Great news arriving earlier today about Warner Brothers planned new Twilight Zone movie, they have decided on a director. If you remember recently there were rumours of the director being either Christopher Nolan, Michael Bay, Alfonso Cuaron or even Rupert Wyatt. All those directors were busy with other projects, and it seems to rumours were wrong. However, there is no excuse for being busy as the director who has taken on the project has about four other projects on the go as well!
Step forward Mr Matt Reeves, the genius behind Cloverfield and the guy who did a rare thing and made a remake of a foreign language film pretty much as good as the original with Let Me In. Personally I feel Reeves is an excellent choice, but with so many projects on the go, there is the issue that something may end up delayed. The biggest issue is that he has stacked up such a great line up of films to work on, we wouldn’t want to see any of them take longer to get released than they have to.

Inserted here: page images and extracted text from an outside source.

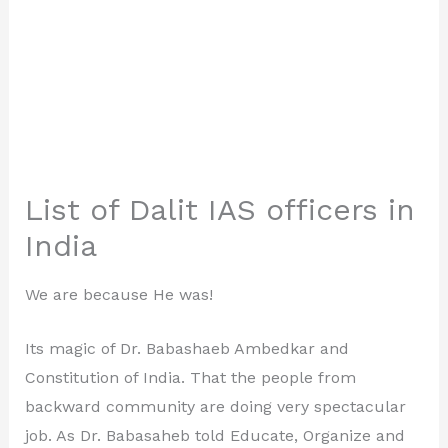
List of Dalit IAS officers in
India
We are because He was!
Its magic of Dr. Babashaeb Ambedkar and
Constitution of India. That the people from
backward community are doing very spectacular
job. As Dr. Babasaheb told Educate, Organize and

Reeves has already signed with Universal to write and direct a sort of remake of John Carpenter’s They Live, he will be creating his own version of he short story written by Ray Nelson called 8 O’Clock in the Morning. He has also signed with Summit to direct the Frankenstein themed horror This Dark Endeavour, which is based on Kenneth Oppel’s novel. For Fox 2000 Reeves is also planning to direct the vampire film based on Justin Cronin’s novel, The Passage. As if that weren’t enough, we still have Cloverfield 2 to look forward to!

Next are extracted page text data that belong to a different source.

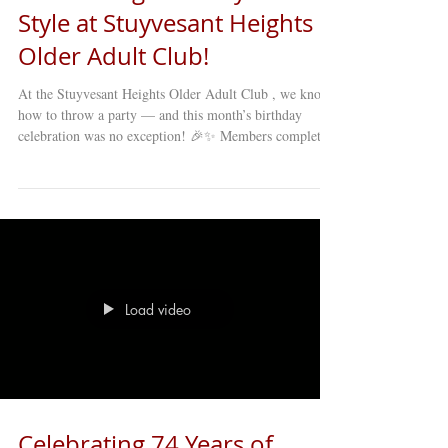
Style at Stuyvesant Heights
Older Adult Club!
At the Stuyvesant Heights Older Adult Club , we know
how to throw a party — and this month’s birthday
celebration was no exception! 🎉✨ Members completely
transformed the space into a chic and vibrant
environment filled with rich purples and shimmering
golds , reflecting the joy and energy of the day.
Laughter, music, and warm conversations filled the
room as everyone came together to celebrate life,
friendship, and community. And let’s not forget the food
— it was truly ex
Load video
Celebrating 74 Years of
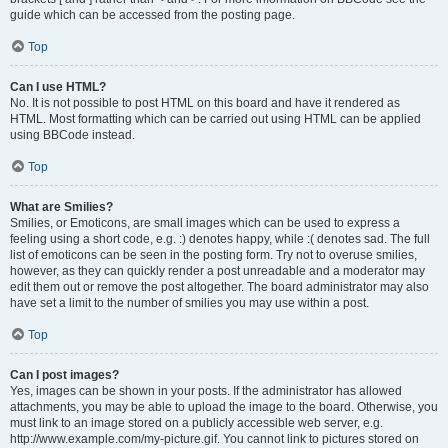
guide which can be accessed from the posting page.
Top
Can I use HTML?
No. It is not possible to post HTML on this board and have it rendered as
HTML. Most formatting which can be carried out using HTML can be applied
using BBCode instead.
Top
What are Smilies?
Smilies, or Emoticons, are small images which can be used to express a
feeling using a short code, e.g. :) denotes happy, while :( denotes sad. The full
list of emoticons can be seen in the posting form. Try not to overuse smilies,
however, as they can quickly render a post unreadable and a moderator may
edit them out or remove the post altogether. The board administrator may also
have set a limit to the number of smilies you may use within a post.
Top
Can I post images?
Yes, images can be shown in your posts. If the administrator has allowed
attachments, you may be able to upload the image to the board. Otherwise, you
must link to an image stored on a publicly accessible web server, e.g.
http://www.example.com/my-picture.gif. You cannot link to pictures stored on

The new Twilight Zone movie is set to be one whole movie, unlike the previous film which featured different stories. Jason Rothenberg is writing the script, and Leonardo DiCaprio’s Appian Way production company, in partnership with Jennifer Davisson Kiloran and Michael Ireland producing. The film is expected to go into production as early as Summer.
The only plot details we know so far is that “this one is a big science fiction action movie with a single freestanding story that is linked to the original series mainly in that it shares that familiarly eerie feel.”